WORK TO COMPLETE: Your answer should consist of every line in the records that holds "contribute".

[Records excerpted from a collection]
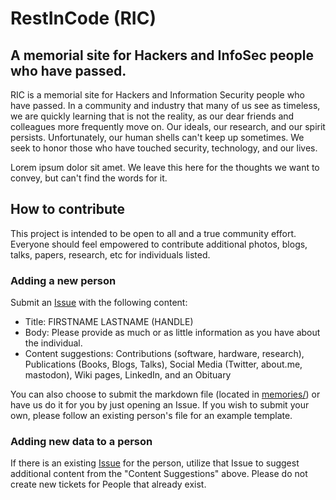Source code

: # RestInCode (RIC)

## A memorial site for Hackers and InfoSec people who have passed.

RIC is a memorial site for Hackers and Information Security people who have passed. In a community and industry that many of us see as timeless, we are quickly learning that is not the reality, as our dear friends and colleagues more frequently move on. Our ideals, our research, and our spirit persists. Unfortunately, our human shells can't keep up sometimes. We seek to honor those who have touched security, technology, and our lives.

Lorem ipsum dolor sit amet. We leave this here for the thoughts we want to convey, but can't find the words for it.

## How to contribute

This project is intended to be open to all and a true community effort. Everyone should feel empowered to contribute additional photos, blogs, talks, papers, research, etc for individuals listed. 

### Adding a new person

Submit an [Issue](https://github.com/mubix/restincode/issues) with the following content:

 * Title: FIRSTNAME LASTNAME (HANDLE)
 * Body: Please provide as much or as little information as you have about the individual.
 * Content suggestions: Contributions (software, hardware, research), Publications (Books, Blogs, Talks), Social Media (Twitter, about.me, mastodon), Wiki pages, LinkedIn, and an Obituary

You can also choose to submit the markdown file (located in [memories/](https://github.com/mubix/restincode/tree/master/memorials)) or have us do it for you by just opening an Issue. If you wish to submit your own, please follow an existing person's file for an example template.

### Adding new data to a person

If there is an existing [Issue](https://github.com/mubix/restincode/issues) for the person, utilize that Issue to suggest additional content from the "Content Suggestions" above. Please do not create new tickets for People that already exist.

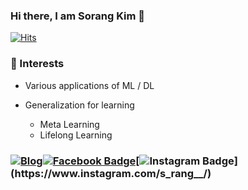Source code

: ### Hi there, I am Sorang Kim :raised_hands:

[![Hits](https://hits.seeyoufarm.com/api/count/incr/badge.svg?url=https%3A%2F%2Fgithub.com%2Fsolangii&count_bg=%23FF6F61&title_bg=%23555555&icon=&icon_color=%23E7E7E7&title=hits&edge_flat=false)](https://hits.seeyoufarm.com)

### :page_facing_up: Interests

- Various applications of ML / DL

- Generalization for learning
  - Meta Learning
  - Lifelong Learning

### [![Blog](http://img.shields.io/badge/-Blog-black?style=flat-square&logo=github&logoColor=white)](http://solangii.github.io)[![Facebook Badge](https://img.shields.io/badge/Facebook-1877f2?style=flat-square&logo=facebook&logoColor=white)](https://www.facebook.com/solangii1229)[![Instagram Badge](http://img.shields.io/badge/Instagram-%23E4405F?style=flat-square&logo=instagram&logoColor=white&link=https://instagram.com/s_rang__)](https://www.instagram.com/s_rang__/) 

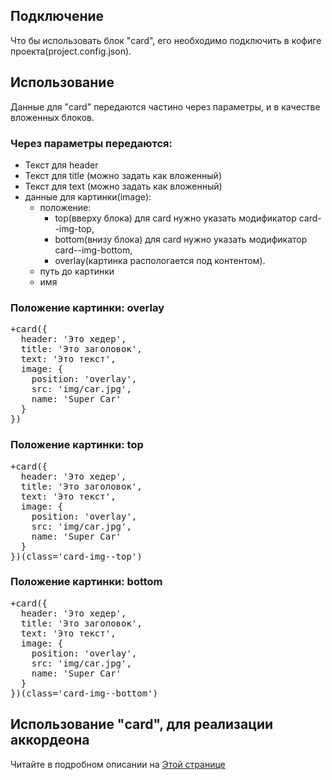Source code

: ## Подключение
Что бы использовать блок "card", его необходимо подключить в кофиге проекта(project.config.json).

## Использование
Данные для "card" передаются частино через параметры, и в качестве вложенных блоков.

### Через параметры передаются:
- Текст для header
- Текст для title (можно задать как вложенный)
- Текст для text (можно задать как вложенный)
- данные для картинки(image):
  - положение:
     - top(вверху блока) для card нужно указать модификатор card--img-top,
     - bottom(внизу блока) для card нужно указать модификатор card--img-bottom,
     - overlay(картинка распологается под контентом).
  - путь до картинки
  - имя

### Положение картинки: overlay
<pre>
+card({
  header: 'Это хедер',
  title: 'Это заголовок',
  text: 'Это текст',
  image: {
    position: 'overlay',
    src: 'img/car.jpg',
    name: 'Super Car'
  }
})
</pre>

### Положение картинки: top
<pre>
+card({
  header: 'Это хедер',
  title: 'Это заголовок',
  text: 'Это текст',
  image: {
    position: 'overlay',
    src: 'img/car.jpg',
    name: 'Super Car'
  }
})(class='card-img--top')
</pre>

### Положение картинки: bottom
<pre>
+card({
  header: 'Это хедер',
  title: 'Это заголовок',
  text: 'Это текст',
  image: {
    position: 'overlay',
    src: 'img/car.jpg',
    name: 'Super Car'
  }
})(class='card-img--bottom')
</pre>

## Использование "card", для реализации аккордеона
Читайте в подробном описании на <a href="https://github.com/ArtNekki/components/blob/experiments/src/blocks/accordion/accordion.md">Этой странице</a>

EXERCISE RESPONSE:
## How to contribute
This project is intended to be open to all and a true community effort. Everyone should feel empowered to contribute additional photos, blogs, talks, papers, research, etc for individuals listed. 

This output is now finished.